DNSSEC is Enabled in Saudi Arabia’s Arabic TLD (.السعودية)

As part of SaudiNIC’s activities for enhancing and protecting the national domain name space (.sa and .السعودية), SaudiNIC, on Tuesday 14 Jun 2016, activated DNSSEC for Saudi domain names under the IDN ccTLD (.السعودية). By this Saudi Arabia became the first gulf country that enabled DNSSEC in its domain names space. This step is part of a SaudiNIC plan to adopt and implement DNSSEC on Saudi domain name space. SaudiNIC invites ISPs, sensitive agencies (e.g., banks), hosting companies, and government agencies to review DNSSEC and figure out how it works. Then participate in the testing phase through registering an Arabic domain (under .السعودية), activating DNSSEC, and experimenting it prior to the official launch of the service which expected to be just before the end of this year (2016), God willing.

For Participation

Entities that are interested in participating in the testing phase please contact us at:
  • TryDNSSEC [at] nic.net.sa
or via the ticket system on our web site:

What is a DNSSEC?

The domain name system security extension (DNSSEC) is a set of technical specifications that uses digital signatures for securing and protecting data provided by the Domain Name System (DNS).
The initial design and use of the Domain Name System (DNS) did not incorporate security at all. However, with the increasing intrusions and the presence of some security holes in the existing DNS, the Internet Engineering Force (IETF) has produced a set of RFCs (Internet standards) to overcome these deficiency and called domain name system security extension (DNSSEC).

DNSSEC Benefits

  • It puts a mechanism for verifying the source of the information, and its validity.
  • It validates the existence or nonexistence of the information.
  • DNS Security protection of known attacks, e.g., Man in the middle attack, or cache poisoning.

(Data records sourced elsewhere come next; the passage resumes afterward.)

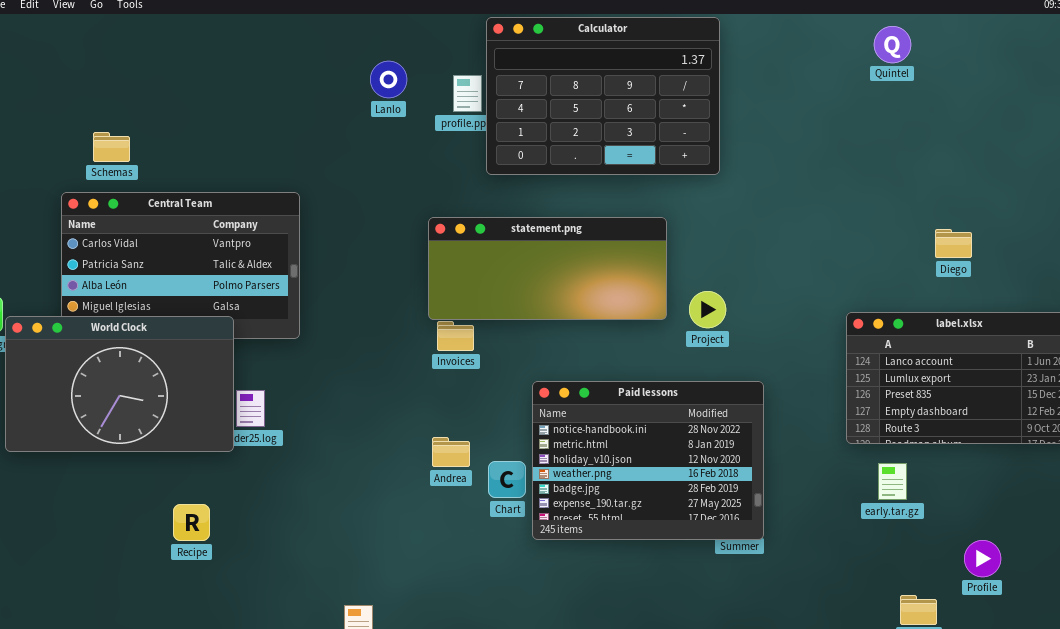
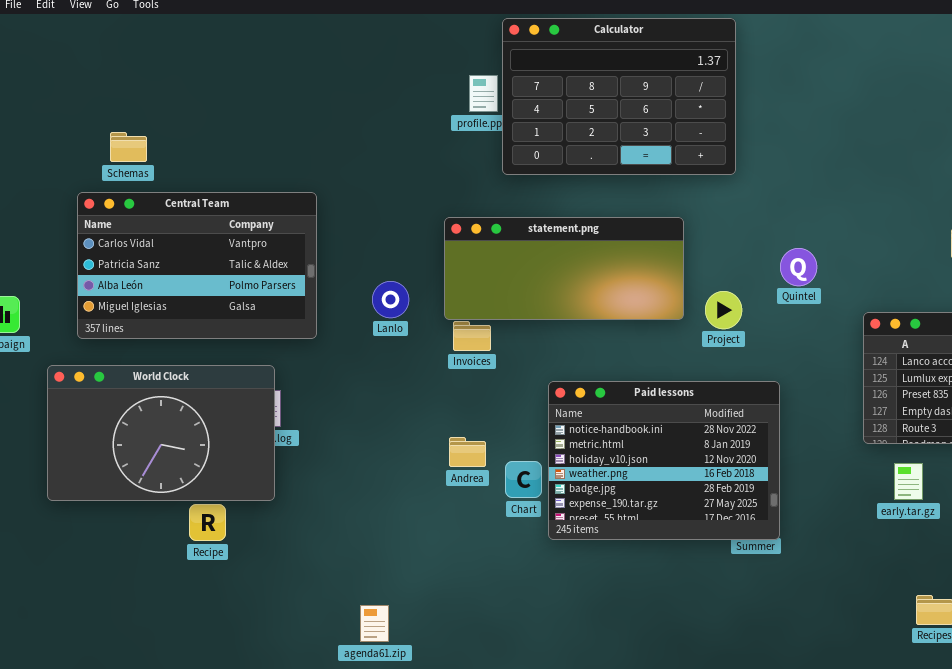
Quintel: [874,26,911,63] -> [780,248,817,286], moved
Lanlo: [370,61,407,98] -> [372,281,409,318], moved
World Clock: [5,316,234,452] -> [47,365,275,501], moved

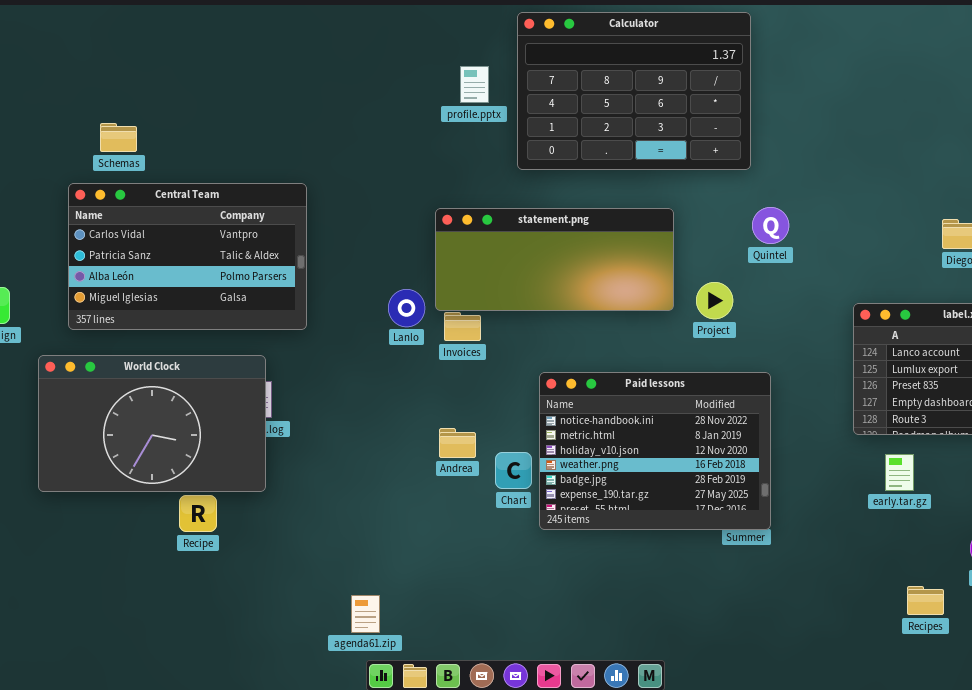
Calculator: [502,18,736,175] -> [517,12,751,170], moved
Quintel: [780,248,817,286] -> [752,207,789,244], moved
Lanlo: [372,281,409,318] -> [388,289,425,327], moved

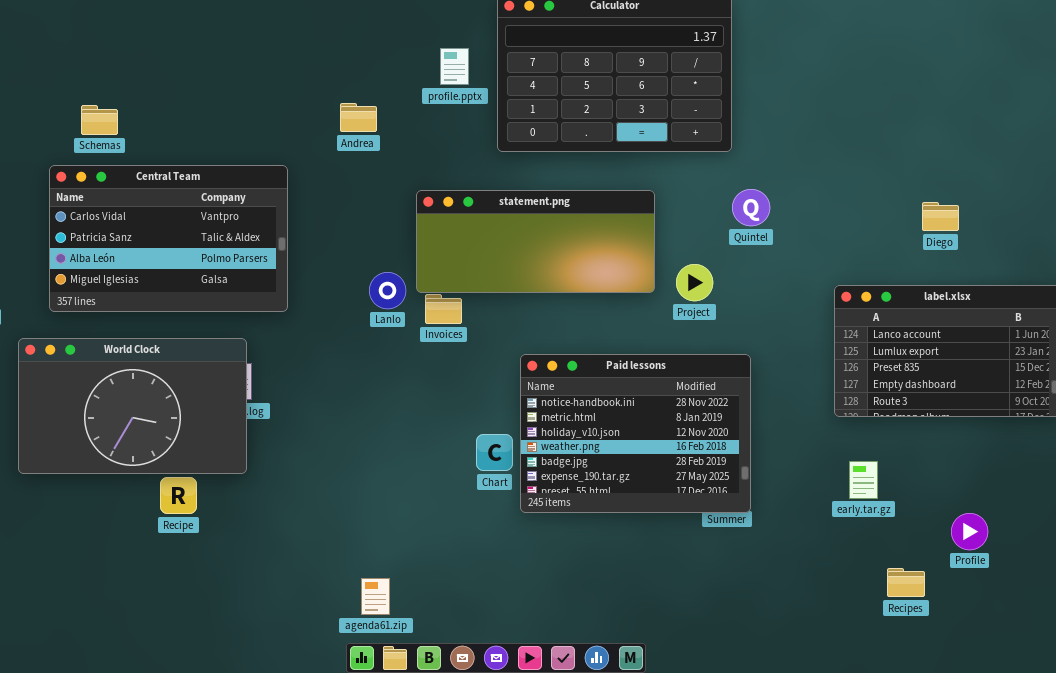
Andrea: [439,428,476,458] -> [340,103,377,132], moved
early.tar.gz: [885,454,914,491] -> [849,461,878,499], moved
agenda61.zip: [351,595,380,633] -> [361,578,390,615], moved

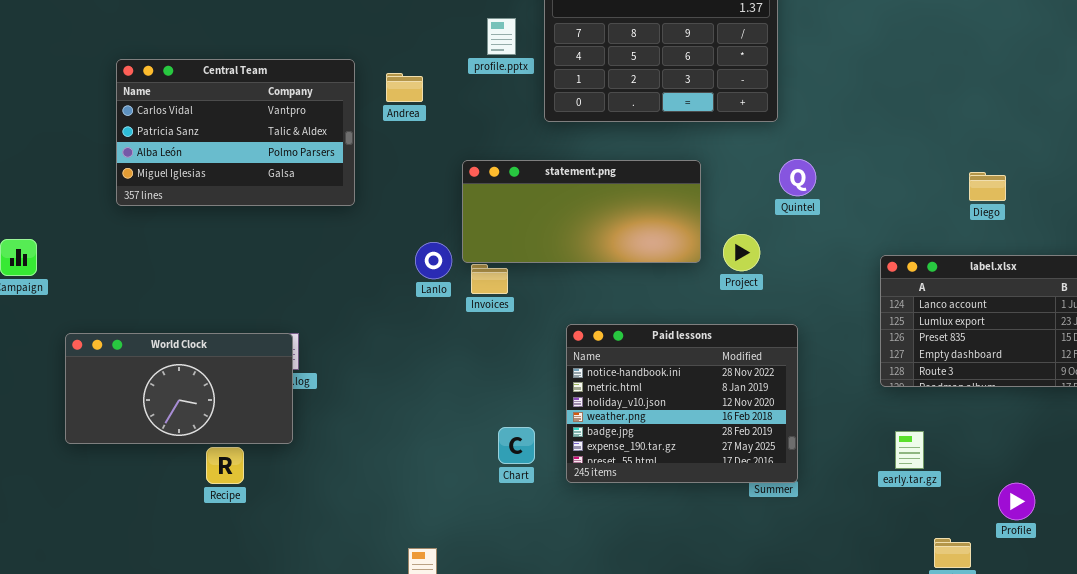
Central Team: [49,165,288,312] -> [116,59,355,206], moved
World Clock: [18,338,247,474] -> [65,333,293,444], resized
Chart: [476,434,513,471] -> [498,427,535,464], moved

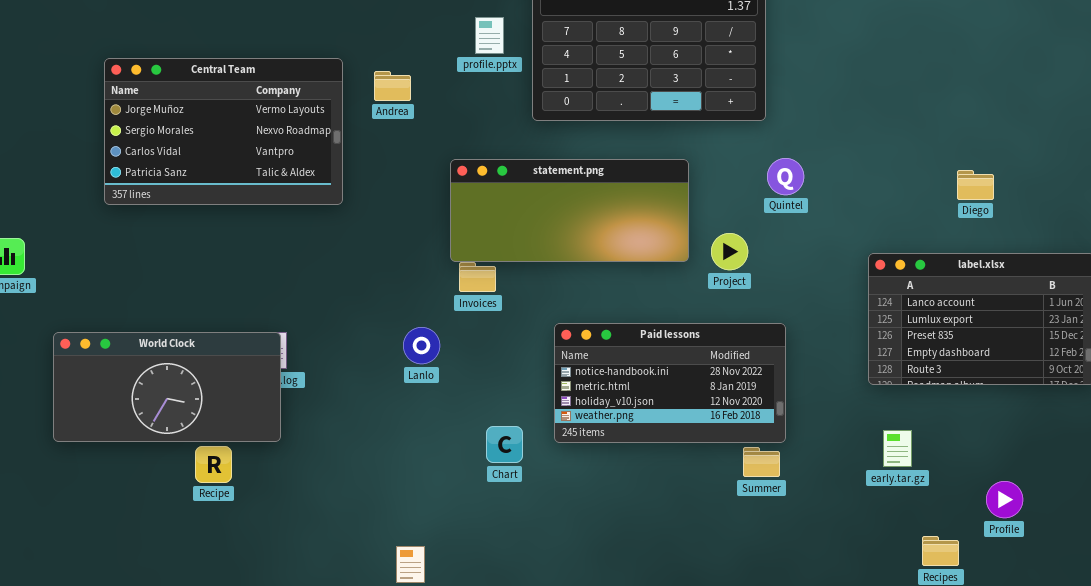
Central Team: [116,59,355,206] -> [104,58,343,205], scrolled up 2 rows
Lanlo: [415,242,452,279] -> [403,327,440,364], moved
Paid lessons: [566,324,798,483] -> [554,323,786,443], resized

SaudiNIC’s DNSSEC Deployment Phases

Since 2 years, CITC has begun executing internal projects in several phases. The initial phases involved conducting a study in how to adopt DNSSEC in the Saudi domain names. This was done through exploring some international experiences, and carefully studying international specifications and standards (RFCs). The study concluded by putting a roadmap that consisted of three main phases to adopt DNSSEC:
  • Phase 1: gain local experience.
  • Phase 2: launching trail operation.
  • Phase 3: the official launch of the service.